In contrast to the wireless communication of 2 separate pacemakers, the Micra AV is unique in that it is the first single-chamber device to use an accelerometer-based algorithm to synchronize ventricular pacing to the sensed mechanical contraction of the right atrium. Each period detected in the manual atrial mechanical test corresponds to a particular part of the cardiac cycle. The accelerometer detects the mechanical vibrations of atrial contraction (period A4) as well as ventricular contraction and relaxation, annotated by the postventricular atrial blanking and A3 periods in Figure 3B. Interestingly in our patient, the pacing spike delivered from the transvenous atrial lead is seen on the Micra AV’s intrinsic electrocardiogram (arrow in Figure 3A), followed by appropriate atrial capture and contraction, which is then correctly annotated by the ventricular end (VE) marker, corresponding to the end of A3 (ventricular diastole, timing of E wave on Doppler echocardiography) and the beginning of A4 (atrial systole, timing of A wave on Doppler echocardiography). Owing to the VDD pacing mode, it afforded continued AV synchrony despite a malfunctioning transvenous RV lead.

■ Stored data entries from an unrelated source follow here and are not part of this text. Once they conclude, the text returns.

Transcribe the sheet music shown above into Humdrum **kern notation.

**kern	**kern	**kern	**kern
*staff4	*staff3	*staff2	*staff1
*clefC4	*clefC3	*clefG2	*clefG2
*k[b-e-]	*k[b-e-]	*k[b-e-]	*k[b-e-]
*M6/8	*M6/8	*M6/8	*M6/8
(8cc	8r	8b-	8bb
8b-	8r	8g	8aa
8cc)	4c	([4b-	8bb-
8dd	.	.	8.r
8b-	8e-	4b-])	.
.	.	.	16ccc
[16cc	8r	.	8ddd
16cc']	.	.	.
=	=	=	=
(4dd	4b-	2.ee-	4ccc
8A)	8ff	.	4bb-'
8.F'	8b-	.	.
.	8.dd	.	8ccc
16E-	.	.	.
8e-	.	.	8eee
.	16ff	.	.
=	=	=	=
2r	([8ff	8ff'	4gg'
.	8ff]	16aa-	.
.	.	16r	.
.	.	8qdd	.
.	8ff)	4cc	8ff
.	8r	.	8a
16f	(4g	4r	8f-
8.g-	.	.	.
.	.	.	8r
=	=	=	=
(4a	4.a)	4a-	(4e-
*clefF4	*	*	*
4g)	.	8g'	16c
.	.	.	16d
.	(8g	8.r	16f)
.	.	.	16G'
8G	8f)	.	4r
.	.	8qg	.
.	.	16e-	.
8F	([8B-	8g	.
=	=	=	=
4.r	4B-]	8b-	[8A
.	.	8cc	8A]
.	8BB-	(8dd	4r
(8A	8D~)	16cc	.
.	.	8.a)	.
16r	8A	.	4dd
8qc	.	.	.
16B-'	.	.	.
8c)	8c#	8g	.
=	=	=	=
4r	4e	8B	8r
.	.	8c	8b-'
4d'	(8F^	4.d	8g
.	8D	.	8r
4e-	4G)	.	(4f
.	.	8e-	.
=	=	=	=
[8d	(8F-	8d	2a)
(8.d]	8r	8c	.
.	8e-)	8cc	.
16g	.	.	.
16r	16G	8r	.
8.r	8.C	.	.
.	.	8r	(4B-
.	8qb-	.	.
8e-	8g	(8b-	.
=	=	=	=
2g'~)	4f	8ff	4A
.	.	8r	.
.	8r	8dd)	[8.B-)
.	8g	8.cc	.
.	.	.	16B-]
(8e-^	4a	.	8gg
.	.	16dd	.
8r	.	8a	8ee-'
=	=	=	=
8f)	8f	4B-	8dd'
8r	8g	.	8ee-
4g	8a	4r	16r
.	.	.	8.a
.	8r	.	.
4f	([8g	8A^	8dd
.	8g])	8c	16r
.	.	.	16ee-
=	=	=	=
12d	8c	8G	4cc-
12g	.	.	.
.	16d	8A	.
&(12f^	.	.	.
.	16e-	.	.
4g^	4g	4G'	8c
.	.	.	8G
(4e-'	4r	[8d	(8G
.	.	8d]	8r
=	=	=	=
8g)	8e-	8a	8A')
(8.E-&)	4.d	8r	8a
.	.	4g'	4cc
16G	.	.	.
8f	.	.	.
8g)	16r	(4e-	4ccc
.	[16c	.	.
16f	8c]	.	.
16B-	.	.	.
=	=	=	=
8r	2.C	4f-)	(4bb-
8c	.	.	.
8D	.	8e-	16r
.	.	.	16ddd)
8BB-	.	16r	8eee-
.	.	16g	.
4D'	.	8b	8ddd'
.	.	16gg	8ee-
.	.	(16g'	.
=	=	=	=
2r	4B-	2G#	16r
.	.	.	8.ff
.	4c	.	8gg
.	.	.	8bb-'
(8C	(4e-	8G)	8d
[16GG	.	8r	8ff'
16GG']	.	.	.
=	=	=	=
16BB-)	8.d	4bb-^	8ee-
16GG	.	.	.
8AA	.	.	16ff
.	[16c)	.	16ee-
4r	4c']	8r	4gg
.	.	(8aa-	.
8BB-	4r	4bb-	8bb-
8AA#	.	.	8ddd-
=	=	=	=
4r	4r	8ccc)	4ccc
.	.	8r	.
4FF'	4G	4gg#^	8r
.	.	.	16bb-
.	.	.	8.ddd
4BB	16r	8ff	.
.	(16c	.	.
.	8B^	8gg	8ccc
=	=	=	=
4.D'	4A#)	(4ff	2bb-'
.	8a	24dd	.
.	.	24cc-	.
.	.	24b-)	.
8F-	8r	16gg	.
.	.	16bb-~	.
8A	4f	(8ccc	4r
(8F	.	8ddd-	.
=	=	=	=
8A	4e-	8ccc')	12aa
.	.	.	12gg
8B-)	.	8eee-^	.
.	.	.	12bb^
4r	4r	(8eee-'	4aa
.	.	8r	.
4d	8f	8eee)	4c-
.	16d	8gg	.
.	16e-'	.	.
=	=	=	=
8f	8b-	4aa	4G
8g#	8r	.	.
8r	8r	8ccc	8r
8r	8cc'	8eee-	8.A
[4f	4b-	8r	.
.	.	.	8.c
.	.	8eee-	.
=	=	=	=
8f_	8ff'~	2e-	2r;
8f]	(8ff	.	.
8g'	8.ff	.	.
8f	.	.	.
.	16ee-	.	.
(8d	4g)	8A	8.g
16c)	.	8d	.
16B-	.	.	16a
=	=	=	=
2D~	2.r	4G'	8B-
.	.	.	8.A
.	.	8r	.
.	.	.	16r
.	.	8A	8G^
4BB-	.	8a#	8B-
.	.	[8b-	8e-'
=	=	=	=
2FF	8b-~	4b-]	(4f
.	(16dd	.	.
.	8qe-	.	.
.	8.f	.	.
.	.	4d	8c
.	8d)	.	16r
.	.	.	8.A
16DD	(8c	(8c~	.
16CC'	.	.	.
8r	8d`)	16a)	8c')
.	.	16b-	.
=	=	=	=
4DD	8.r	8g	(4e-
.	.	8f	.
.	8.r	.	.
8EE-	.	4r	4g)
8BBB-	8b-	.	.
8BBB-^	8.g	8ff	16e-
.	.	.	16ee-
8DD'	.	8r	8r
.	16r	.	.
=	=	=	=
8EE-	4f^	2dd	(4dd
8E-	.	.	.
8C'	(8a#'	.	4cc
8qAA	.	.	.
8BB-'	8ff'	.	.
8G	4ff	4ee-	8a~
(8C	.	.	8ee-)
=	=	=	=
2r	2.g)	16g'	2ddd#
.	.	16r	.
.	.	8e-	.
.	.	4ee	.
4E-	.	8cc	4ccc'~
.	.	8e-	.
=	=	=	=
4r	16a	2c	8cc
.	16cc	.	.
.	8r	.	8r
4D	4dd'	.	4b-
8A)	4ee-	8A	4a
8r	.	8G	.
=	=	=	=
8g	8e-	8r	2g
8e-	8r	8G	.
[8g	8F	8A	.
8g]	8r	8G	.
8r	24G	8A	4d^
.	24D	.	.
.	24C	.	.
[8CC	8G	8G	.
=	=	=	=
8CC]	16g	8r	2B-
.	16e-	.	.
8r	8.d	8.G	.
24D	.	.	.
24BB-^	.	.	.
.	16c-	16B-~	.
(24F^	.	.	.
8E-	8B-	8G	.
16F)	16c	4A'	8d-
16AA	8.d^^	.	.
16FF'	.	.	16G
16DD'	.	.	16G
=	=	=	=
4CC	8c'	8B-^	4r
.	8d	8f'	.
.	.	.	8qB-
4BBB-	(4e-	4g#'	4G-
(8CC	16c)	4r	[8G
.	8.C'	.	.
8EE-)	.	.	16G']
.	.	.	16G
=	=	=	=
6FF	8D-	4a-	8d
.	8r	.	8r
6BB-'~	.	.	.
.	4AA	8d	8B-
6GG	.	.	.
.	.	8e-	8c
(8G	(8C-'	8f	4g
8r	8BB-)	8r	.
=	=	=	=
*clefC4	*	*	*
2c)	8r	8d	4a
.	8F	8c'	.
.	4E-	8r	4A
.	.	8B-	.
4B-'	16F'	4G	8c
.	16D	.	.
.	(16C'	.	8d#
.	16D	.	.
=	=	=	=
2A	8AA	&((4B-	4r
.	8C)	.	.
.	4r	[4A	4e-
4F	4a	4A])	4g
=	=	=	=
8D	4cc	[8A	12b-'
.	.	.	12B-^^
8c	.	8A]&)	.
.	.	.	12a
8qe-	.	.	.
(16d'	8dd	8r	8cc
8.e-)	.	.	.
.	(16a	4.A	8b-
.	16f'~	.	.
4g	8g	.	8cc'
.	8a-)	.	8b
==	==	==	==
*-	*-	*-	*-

As we present a very unique situation, one must also think of the potential adverse interactions between 2 separate CIEDs that do not directly communicate with each other. For example, after the introduction of implantable cardioverter-defibrillators (ICD) in the 1980s, owing to their limited ventricular pacing function, a separate PPM had to be implanted to deliver antibradycardia therapy. As a result, many of these patients unfortunately received inappropriate defibrillator shocks owing to the ICD double-counting atrial and ventricular pacer stimuli., In addition, it has been reported that a shock delivered from an ICD led to PPM malfunction in the form of ventricular failure to capture and sense. Along the same lines, it can be proposed that 2 separate PPMs could adversely interact, inhibiting the other from pacing if not programmed appropriately. Therefore, caution and care must be taken when recommending the implantation of a second CIED.

Conclusion

We present the first reported case of a Micra AV implanted in a patient with a dual-chamber transvenous PPM programmed to AAI pacing only owing to a malfunctioning RV lead. Although it would be an extremely rare scenario, AV synchronization of the Micra AV with a transvenous atrial pacemaker is possible, safe, and effective.